■ What to do:
[1] Answer these questions from the article on HIV's arrival in the US:
(a) According to the phylogenetic tree, from which region and in what year did the epidemic strain likely enter New York City?
(b) In which journal was the study published?
(c) In whose book, and under what title, is a patient described as "Patient Zero"?
[2] Continue the article on HIV's arrival in the US from its final sentence onward, keeping its tone and style.
____ Selected extract
NEW YORK (GenomeWeb) – The timeline of when HIV first entered the US has long been contentious. Although, there has been evidence suggesting that it entered the country in the 1970s, genome analyses of strains prior to 1980 had only been done on samples from Africa.
Now however, a group led by researchers from the University of Arizona and the University of Cambridge developed a sample prep technique similar to those developed for analyzing highly degraded ancient DNA, and used it to extract, amplify, and sequence viral genomes from archival patient samples dating from 1978 and 1979. After sequencing the genomes, the researchers were able to place those genomes within a phylogenetic tree showing that the strain that caused the epidemic in the US likely entered New York City in 1971 from the Caribbean.
The study, published today in Nature, provides evidence that the virus had been circulating in the US for around 10 years prior to the formal recognition of HIV/AIDS in 1981. The newly sequenced viral genomes display "a telltale pattern of extensive diversity in New York City, suggesting that was a key hub, and restricted diversity in San Francisco, suggesting that it was a later dispersal out of the hub," lead author Michael Worobey said in press briefing.
In addition, the researchers sequenced a sample from a patient described as "Patient Zero" in Randy Shilts' book And the Band Played On about the AIDS epidemic. The sequence data illustrated that there was "neither biological nor historical evidence that he was the primary case in the US or for subtype B as a whole," the authors wrote.
________
____ Extracted information
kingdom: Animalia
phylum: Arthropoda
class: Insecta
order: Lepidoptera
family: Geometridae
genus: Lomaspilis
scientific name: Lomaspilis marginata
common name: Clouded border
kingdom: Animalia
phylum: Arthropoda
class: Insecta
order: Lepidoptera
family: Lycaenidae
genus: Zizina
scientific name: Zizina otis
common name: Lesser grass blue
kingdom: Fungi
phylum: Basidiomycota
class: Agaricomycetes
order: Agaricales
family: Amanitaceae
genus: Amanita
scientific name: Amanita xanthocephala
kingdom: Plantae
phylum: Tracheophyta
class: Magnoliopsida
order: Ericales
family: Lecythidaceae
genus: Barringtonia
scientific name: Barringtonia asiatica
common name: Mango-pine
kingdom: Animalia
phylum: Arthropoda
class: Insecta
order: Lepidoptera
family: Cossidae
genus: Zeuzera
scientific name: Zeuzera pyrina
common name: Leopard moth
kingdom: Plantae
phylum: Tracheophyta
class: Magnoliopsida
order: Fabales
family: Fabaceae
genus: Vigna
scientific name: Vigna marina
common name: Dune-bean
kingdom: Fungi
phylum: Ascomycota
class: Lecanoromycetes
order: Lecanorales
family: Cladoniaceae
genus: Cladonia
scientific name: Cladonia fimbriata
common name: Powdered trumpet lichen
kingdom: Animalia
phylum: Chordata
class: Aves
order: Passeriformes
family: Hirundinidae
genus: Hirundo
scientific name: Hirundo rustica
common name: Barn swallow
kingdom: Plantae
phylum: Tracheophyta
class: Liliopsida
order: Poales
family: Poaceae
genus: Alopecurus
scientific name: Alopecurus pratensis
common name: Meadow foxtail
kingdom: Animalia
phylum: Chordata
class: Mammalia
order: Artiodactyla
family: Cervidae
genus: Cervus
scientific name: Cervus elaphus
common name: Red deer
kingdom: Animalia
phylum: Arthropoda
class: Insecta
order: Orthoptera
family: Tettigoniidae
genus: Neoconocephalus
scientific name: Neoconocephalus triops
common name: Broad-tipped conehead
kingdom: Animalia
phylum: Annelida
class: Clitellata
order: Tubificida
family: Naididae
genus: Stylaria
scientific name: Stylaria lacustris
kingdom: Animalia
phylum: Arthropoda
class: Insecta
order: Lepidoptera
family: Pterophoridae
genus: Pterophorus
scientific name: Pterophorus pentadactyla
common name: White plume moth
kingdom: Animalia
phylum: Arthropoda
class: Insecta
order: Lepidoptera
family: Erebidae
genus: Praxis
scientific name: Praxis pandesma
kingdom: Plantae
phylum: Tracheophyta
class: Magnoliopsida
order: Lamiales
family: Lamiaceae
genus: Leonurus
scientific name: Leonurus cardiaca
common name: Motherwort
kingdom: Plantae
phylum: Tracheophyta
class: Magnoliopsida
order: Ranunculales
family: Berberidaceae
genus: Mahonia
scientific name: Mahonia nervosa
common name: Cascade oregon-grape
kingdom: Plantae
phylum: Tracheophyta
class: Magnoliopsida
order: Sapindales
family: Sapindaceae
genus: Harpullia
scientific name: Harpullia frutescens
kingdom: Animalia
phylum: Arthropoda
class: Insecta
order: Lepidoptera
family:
________
■ Answers to the tasks:
[1]
(a) From the Caribbean, in 1971.
(b) Nature.
(c) In Randy Shilts' book And the Band Played On.

[2]
In the study, the researchers analyzed samples from a cohort of men who had been part of an AIDS study in 1984, 378 of whom had been part of a hepatitis B virus study that began in 1978. Previous work had found that 6.6 percent of those men were HIV seropositive. The researchers chose 33 of those samples and attempted to sequence them. In addition, they tested 2,231 samples from a second cohort of patients enrolled in an HBV study in San Francisco, finding that 3.7 percent were HIV seropositive. Of that cohort, they selected 20 for whole-genome sequencing.
Underscoring the difficulty of analyzing genomic material from archival samples, the researchers were ultimately able to get enough RNA and sequence data from only eight samples of the 53 samples they had chosen to analyze. The samples were highly degraded from being stored long term in formalin-fixed paraffin-embedded wax blocks. In addition, when RNA was recovered, it was often below the limits of quantification. "Initial attempts at amplification of reverse-transcribed viral RNA failed consistently and indicated that viral RNA survived in the 1970s samples only in short fragments," the authors wrote.
So, the researchers developed an approach they described as "jackhammering." Essentially, "we cover the whole genome with tiny overlapping fragments of nucleotides" in order to boost the odds of capturing the viral genome, Worobey explained.
The approach improved the researchers' ability to detect viral RNA and recover complete viral genomes from samples. They used large panels of primers to amplify many short fragments in separate pools, generating amplicons that overlapped between pools but not within the same pool. Next, the researchers did a preliminary multiplex amplification step in order to concentrate the target RNA. "We want to make sure that if there is only one strand of virus RNA in the tube … you don't lose it," Worobey said. Next, they used reverse transcriptase to make cDNA, then enriched for the target, and performed a final amplification step before sequencing.
The researchers were able to sequence and assemble eight HIV genomes — five New York City samples and three San Francisco samples. A phylogenetic analysis showed that these HIV genomes were the oldest ones to be sequenced outside of Africa, but still did "not fall on the deepest branches" of the evolutionary history of HIV, even among the dominant US epidemic strain called subtype B.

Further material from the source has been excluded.